Oposição quer revogar aumento de impostos

Ainda na sexta-feira (23), o senador Rogério Marinho (PL-RN), líder da oposição no Senado, apresentou um Projeto de Decreto Legislativo (PDL) para barrar os efeitos dos decretos do governo Lula que aumentam as alíquotas do Imposto sobre Operações Financeiras (IOF) sobre crédito, câmbio e remessas ao exterior.

Na justificativa do projeto, Rogério Marinho afirma que as medidas desconsideram o impacto sobre a política monetária e cambial. 

O líder da oposição também alerta para o vício formal e material nos atos normativos. Marinho sustenta que o governo extrapolou a natureza extrafiscal e regulatória do imposto ao adotá-lo como medida central para o equilíbrio fiscal de curto prazo, “o que reduziria a necessidade de contingenciamento por meio de medida puramente arrecadatória.”

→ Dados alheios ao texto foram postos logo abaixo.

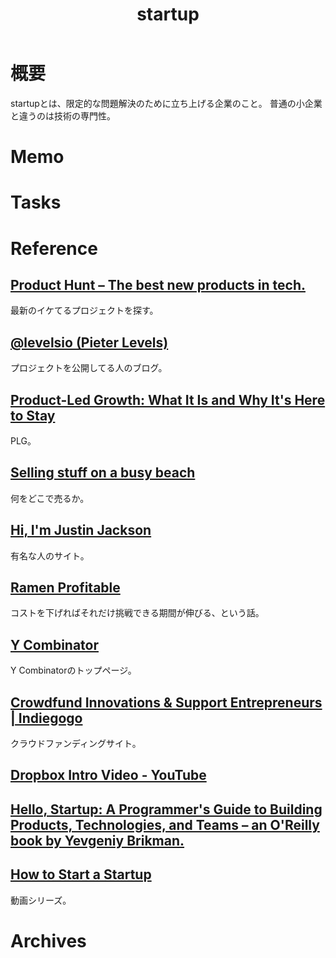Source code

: :PROPERTIES:
:ID:       9c5f9bfa-dc41-40b6-94cd-0791ab9d40c1
:END:
#+title: startup
* 概要
startupとは、限定的な問題解決のために立ち上げる企業のこと。
普通の小企業と違うのは技術の専門性。
* Memo
* Tasks
* Reference
**  [[https://www.producthunt.com/][Product Hunt – The best new products in tech.]]
最新のイケてるプロジェクトを探す。
**  [[https://levels.io/][@levelsio (Pieter Levels)]]
プロジェクトを公開してる人のブログ。
**  [[https://openviewpartners.com/product-led-growth/#][Product-Led Growth: What It Is and Why It's Here to Stay]]
PLG。
**  [[https://justinjackson.ca/beach][Selling stuff on a busy beach]]
何をどこで売るか。
**  [[https://justinjackson.ca/][Hi, I'm Justin Jackson]]
有名な人のサイト。
**  [[http://www.paulgraham.com/ramenprofitable.html][Ramen Profitable]]
コストを下げればそれだけ挑戦できる期間が伸びる、という話。
**  [[https://www.ycombinator.com/][Y Combinator]]
Y Combinatorのトップページ。
**  [[https://www.indiegogo.com/][Crowdfund Innovations & Support Entrepreneurs | Indiegogo]]
クラウドファンディングサイト。
**  [[https://www.youtube.com/watch?v=w4eTR7tci6A&list=LL&index=2][Dropbox Intro Video - YouTube]]
**  [[https://www.hello-startup.net/resources/][Hello, Startup: A Programmer's Guide to Building Products, Technologies, and Teams -- an O'Reilly book by Yevgeniy Brikman.]]
**  [[http://startupclass.samaltman.com/][How to Start a Startup]]
動画シリーズ。
* Archives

Presidente da Câmara criticou o aumento no IOF

O presidente da Câmara, deputado Hugo Motta (Republicanos-PB), disse que “o Brasil não precisa de mais imposto. Precisa de menos desperdício”. A mensagem, publicada em suas redes sociais, na segunda-feira (26), foi vista como um recado ao governo Lula por conta do recente anúncio do aumento do IOF.